THE Alliance Party yesterday welcomed the report of the review of parades group as "important and valuable". Its chairman, Mr Steve McBride, said that setting up a new independent commission was "the best hope of a peaceful and fair resolution" of the parades issue.
"It is vital, with the threat of another summer of disorder and disruption hanging over Northern Ireland, that the government acts urgently to endorse and implement the commission's proposals," he added.
The Orange Order described the proposals as draconian and said that they leave the way open for further "unreasonable protests" by nationalists against loyalist marches.

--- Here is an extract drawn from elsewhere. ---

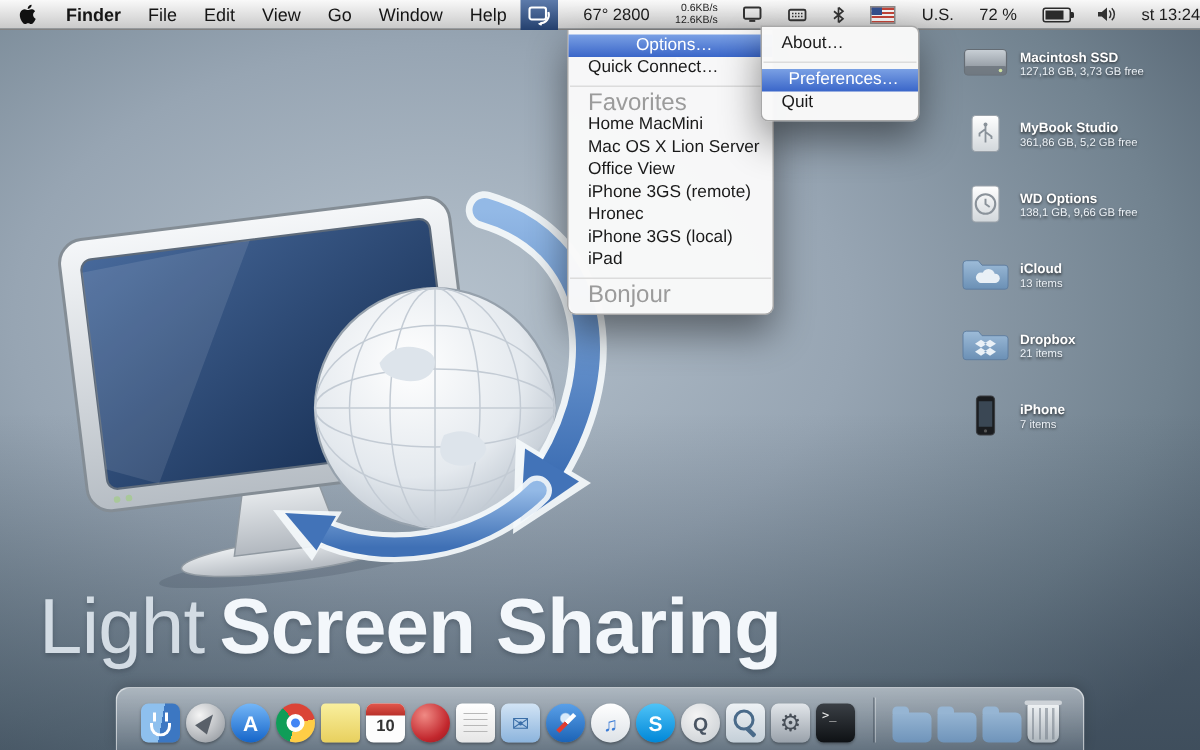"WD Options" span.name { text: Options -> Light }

A spokesman for the Grand Orange Lodge of Ireland said it opposed the setting up of a new commission which would rule on contentious parades.
"We do not need another quango in this country. We have no experience of government appointees reflecting the ethos and traditions of our community and we do not believe that a commission would be independent," he said.
The spokesman expressed concern that, under the terms of the Anglo Irish Agreement, Dublin could make nominations to the panel.
He claimed that the North commission had not listened to parade organisers and had failed to understand that the problem was caused, not by lawful Orange marches, but by "the illegal activities" of nationalist protesters.
The DUP deputy leader, Mr Peter Robinson, said that the report provided a "panacea for lawyers, encouragement for whingers and an increased role for Dublin".
He opposed the idea of a new commission on parades and said the report was irrelevant.
"When the hundreds of pages are read and digested and even, God forbid, implemented, the same questions will need to be resolved. Do Orangemen march down the Garvaghy Road? Will the Black Perceptory parade the Ormeau? Will the Apprentice Boys walk the walls of Londonderry?"